About the year 925 A.D. Count Dirk I founded a convent for nuns in Egmond. It was to serve as a memorial to Saint Adelbert, one of Saint Willibrord’s companions. Around the year 700 these missionaries from England had spread the Christian faith among the indigenous Frisians.
When Adelbert died he was buried near the dunes (on the present site of the so-called “Adelbertusakker”). Local people built a simple wooden chapel over his grave. His worship continued.
In the year 922 the king of the West-Franks transferred the ownership of this chapel together with its lands to Dirk I. The Count had the remains of Adelbert removed to the convent.

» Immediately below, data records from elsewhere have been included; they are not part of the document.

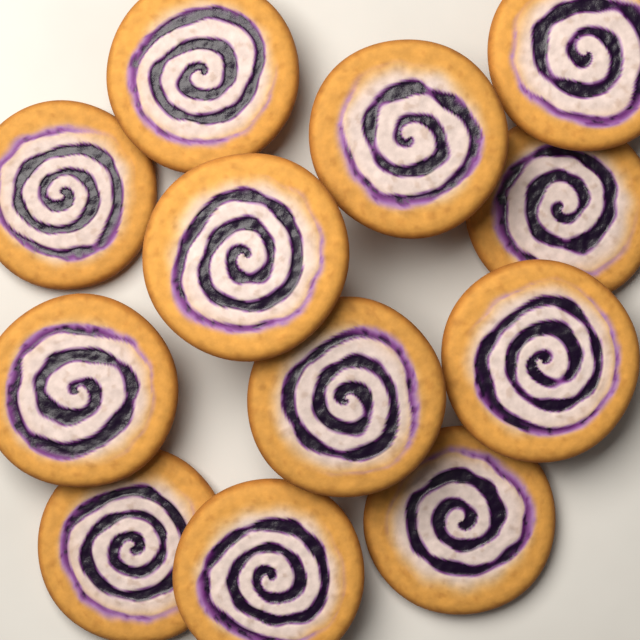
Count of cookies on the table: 12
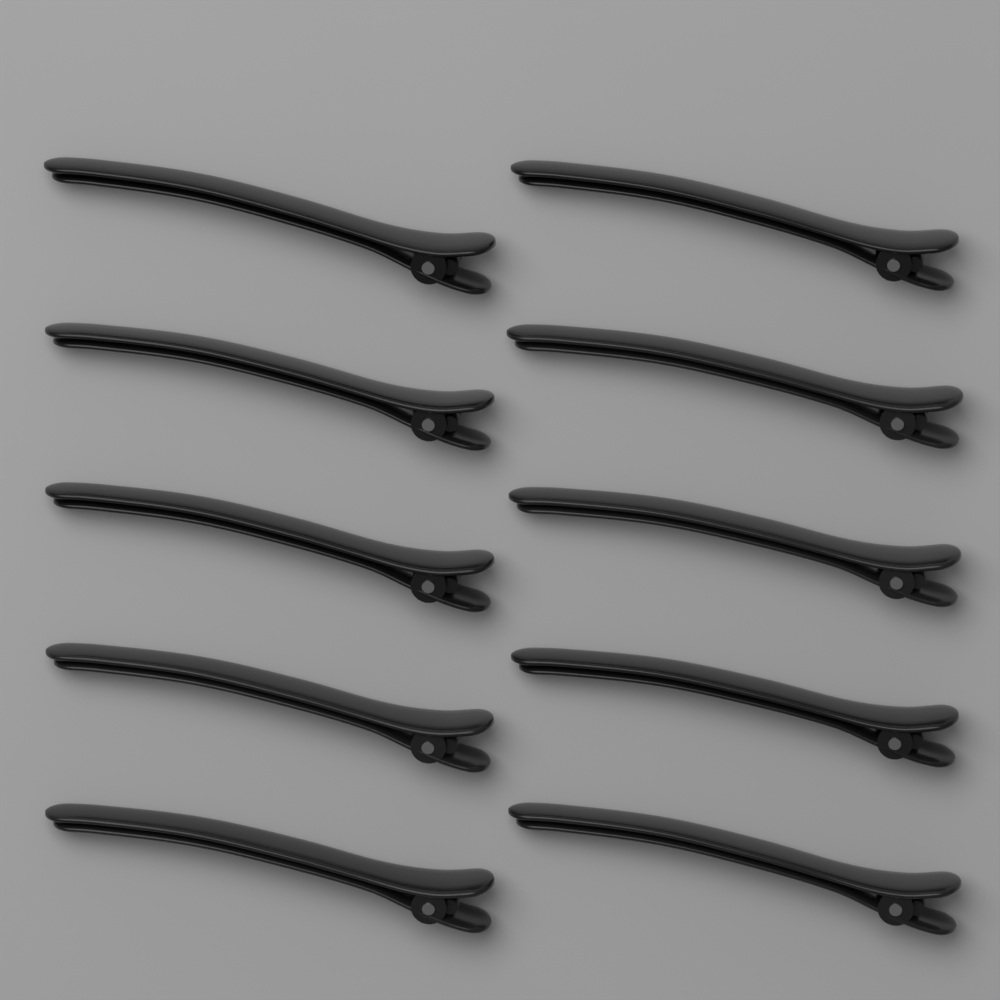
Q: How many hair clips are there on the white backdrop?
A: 10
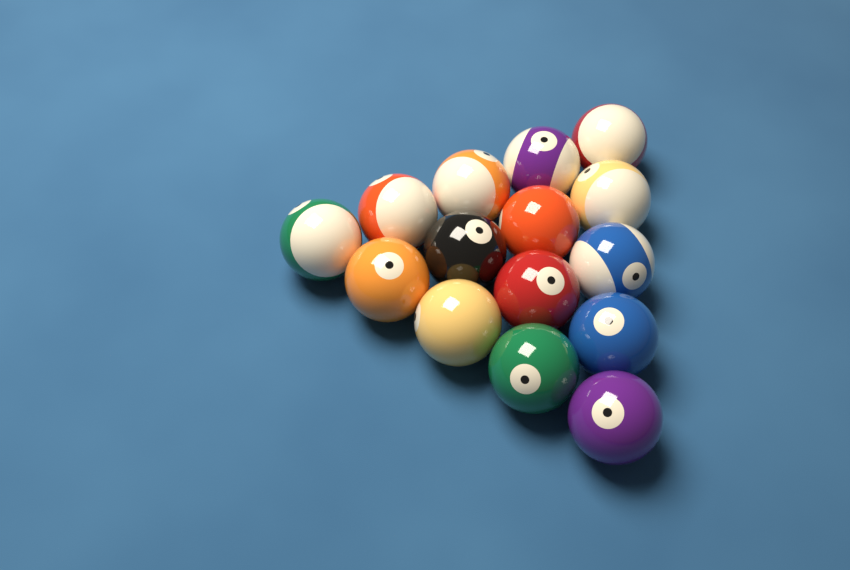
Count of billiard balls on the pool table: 15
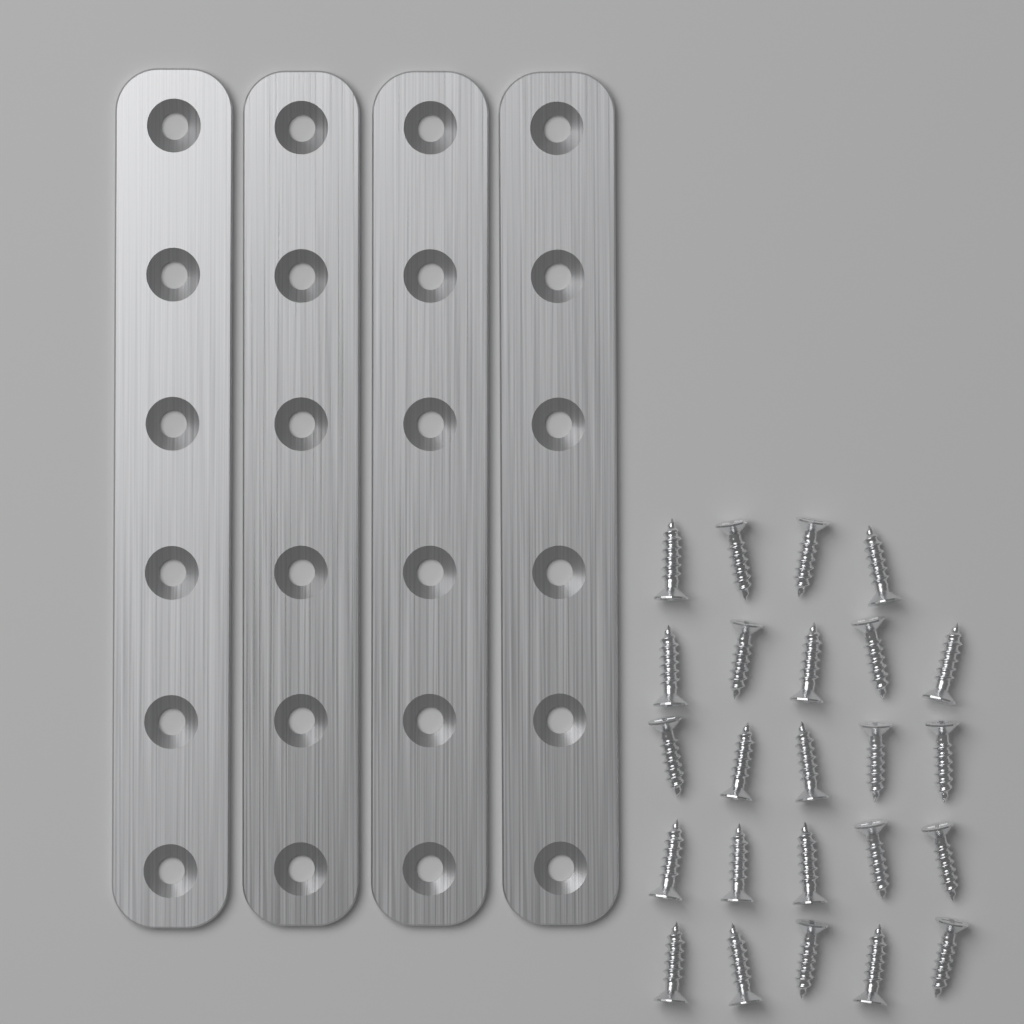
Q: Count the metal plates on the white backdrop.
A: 4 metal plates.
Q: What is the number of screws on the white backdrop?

In 970 Count Dirk II decided to replace his father’s wooden convent by a stone abbey for monks. It was finished in 975. Monks arrived from Ghent in Flanders.

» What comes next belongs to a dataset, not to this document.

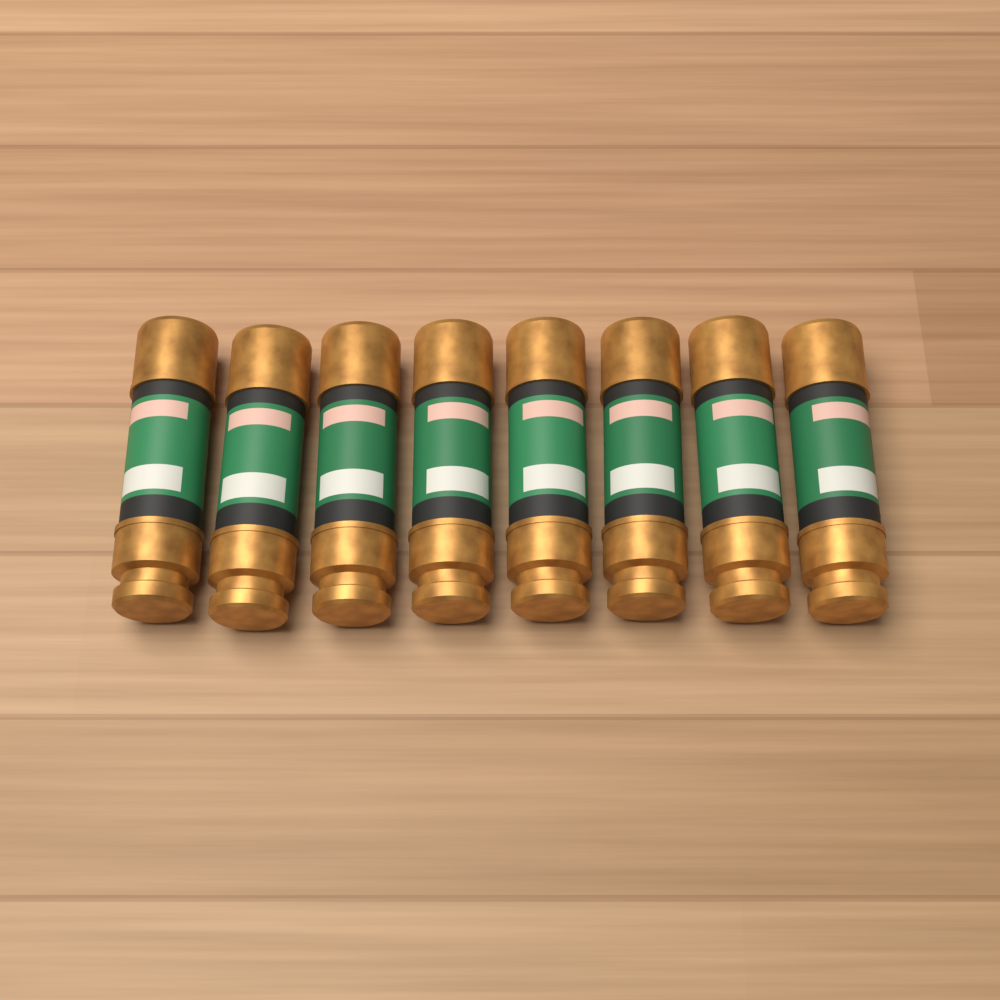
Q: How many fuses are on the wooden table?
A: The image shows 8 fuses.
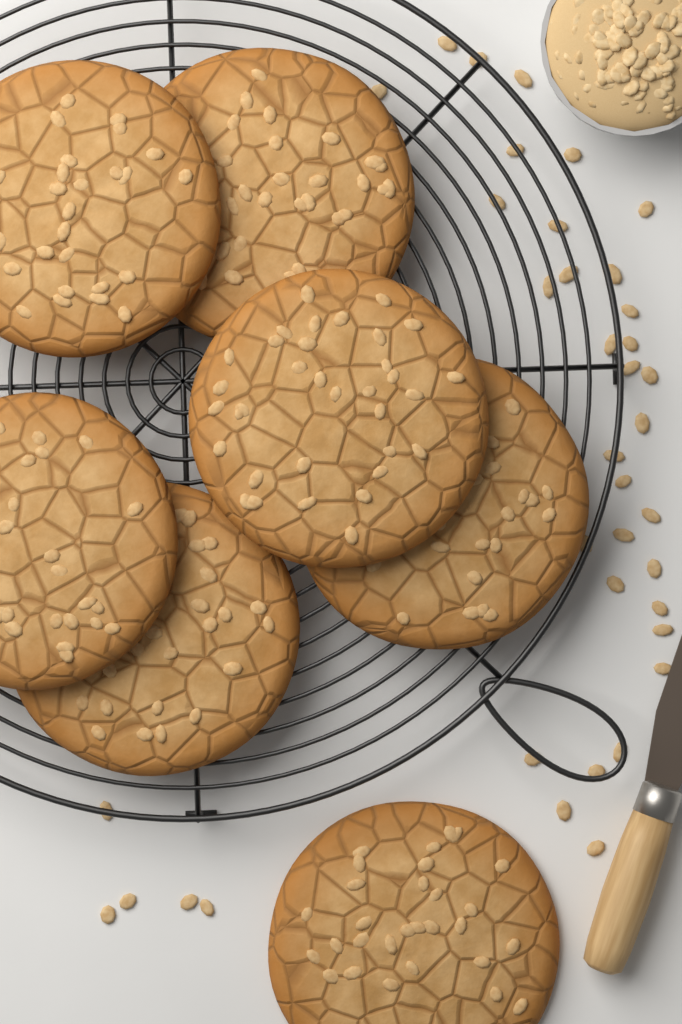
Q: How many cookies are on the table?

The start of the Dutch Revolt (the uprising against the Habsburg King of Spain, 1568-1648) heralded the end of the Abbey.
On 1 May, 1567, the Abbey had already been pillaged by Protestant insurgents who had been driven out of Amsterdam. The end came on 7 June, 1573. Again the Abbey was sacked and this time fire was set to it.
The Abbey was rebuilt in the 1930’s. From then on, the relics of Saint Adelbert have been preserved underneath the altar in this church.